Here’s a new, non-Steampunk game I’m working on. The idea is that the Technological Singularity is coming: the moment when a smarter than human AI gets created, then recursively self improves itself to the point where it easily takes over the universe. This will either be the best or worst thing ever, depending on whether the AI is set up to be “friendly” or not-that is, whether the AI is set up such that as it recursively self improves, it maintains a utility function that values the same things humans value, instead of, say, being made by a shortsighted paperclip manufacturer who wants it to “make as many paperclips as you can” and so it turns the entire universe into paperclips. So you’re trying to finish researching Friendliness before either of three tracks to super AI finish-Hardcoding it, a Whole Brain Emulation, or a simple Seed AI that can take off.

I have two ideas for the gameplay so far. This is going to be a cooperative game. Most cooperative games-Forbidden Island, Pandemic-seem based around collecting matching sets of cards and then turning them in for a bonus. I don’t want to just copy these, but I want to think about it for a while, to see where it leads me. So far what I’m thinking is that the board would consist of a few cities, each with a few cards (one for each of the three AI tracks) at them, and if you wanted to do “preventative research” in one of them, you would do a three card monte style game to grab one, trying to get the particular one you want. Then you could trade in a few of those to prevent research from being accomplished on that kind of AI that turn.

The second mechanic, which is more original and I like more, would be that you would choose a character, and each would come with a custom die. Every turn everyone would roll it, and then try to guess what the total is. You would give a confidence interval, and then have a reward if it lies within it. The idea here is that there could be some limited information sharing, so people could try to do proper Bayesian updates on the info they have, and then be rewarded for being well calibrated on their estimates.
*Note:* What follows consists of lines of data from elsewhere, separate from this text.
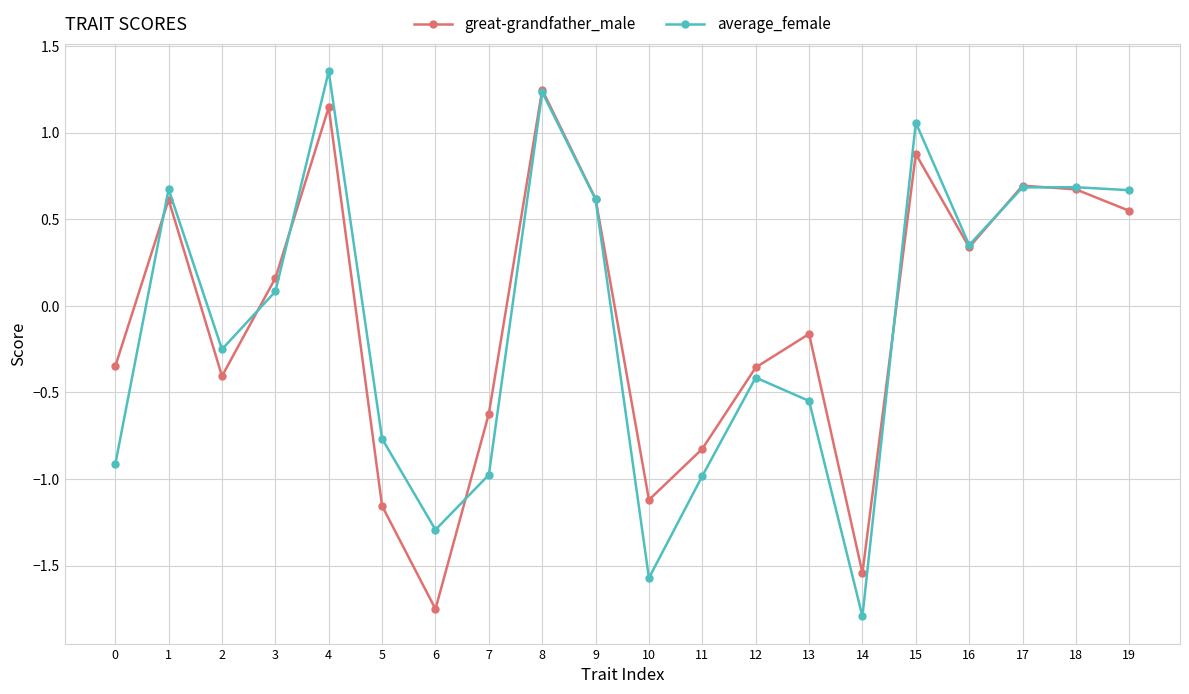

How many values in the average_female series exceed 0?

10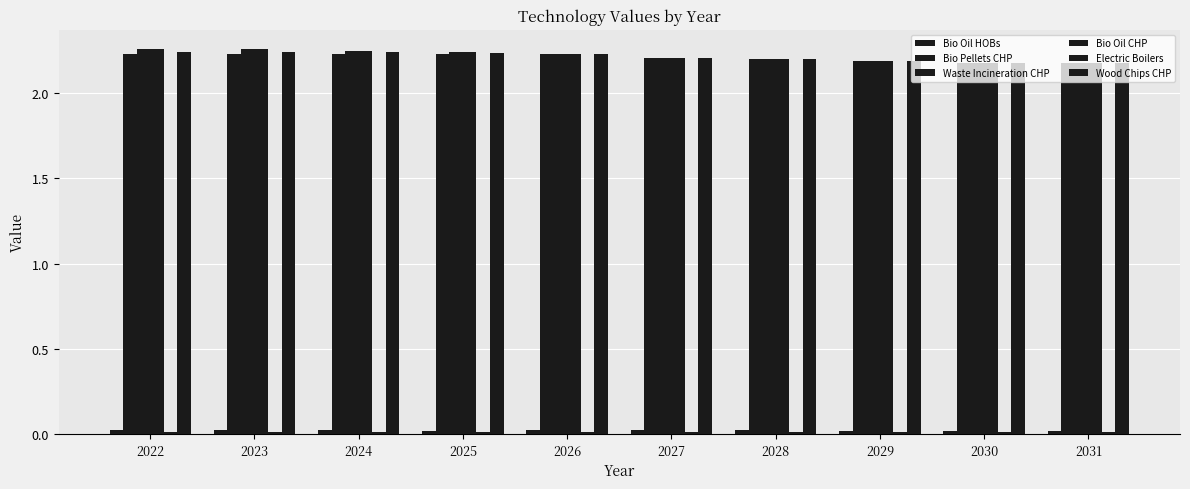

The Wood Chips CHP series shows 2.2 at 2031. True or false?

True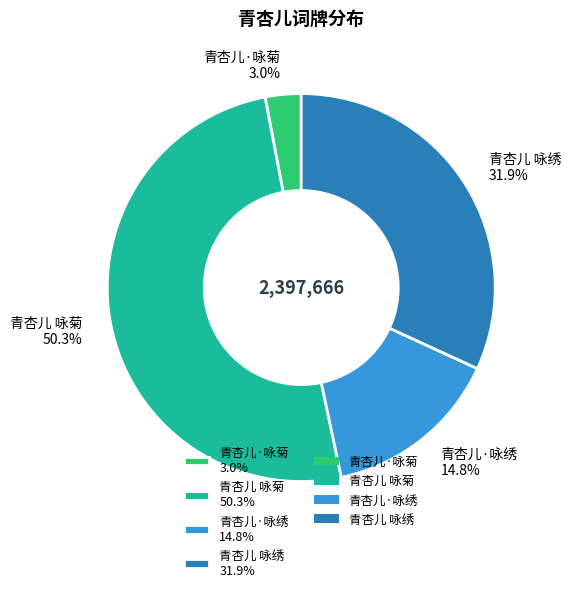

True or false: 青杏儿·咏菊 accounts for 15% of the total.

False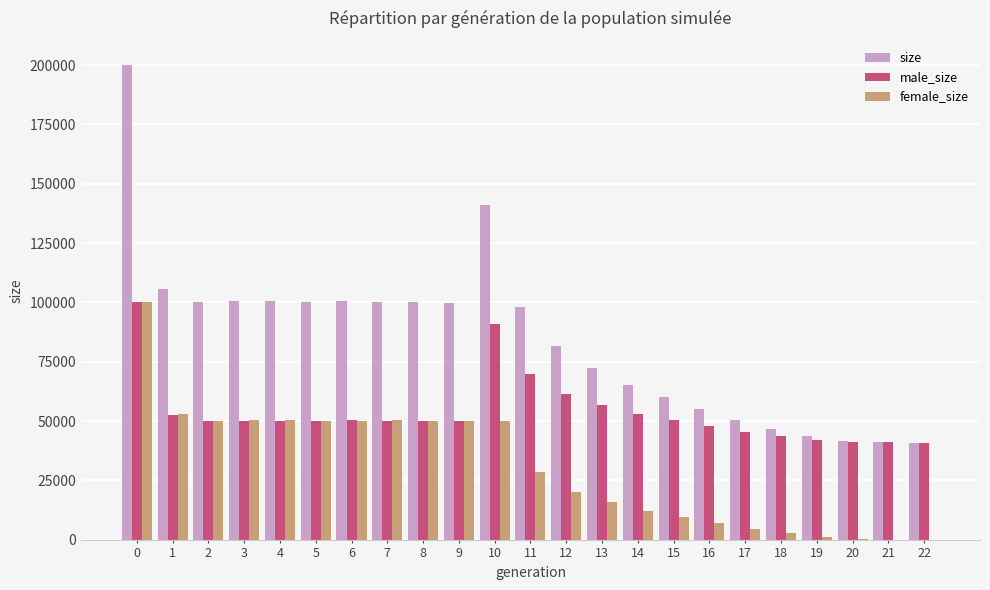

What is the sum of all female_size values?

707031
So for instance, it could work like this-you pick a number that you’re 80% sure the total is equal to or above. If it is above and within 5, then you get a Friendliness point, and if it’s above and not within 5, nothing happens, and if it’s below, you roll a Disaster Die. Tweak the numbers so that actually being right 80% of the time is the best option, make a few ways to share information (you can look at someone else’s die if they’re in the same city?) and this becomes good practice for updating and calibration, which would be pretty cool.

 

Obviously this is in the early stages, but I thought I’d share my thoughts so that anyone interested in how I go about designing games can check it out.

In case you aren’t aware, this game is heavily inspired by my work with the Singularity Institute and Center for Applied Rationality.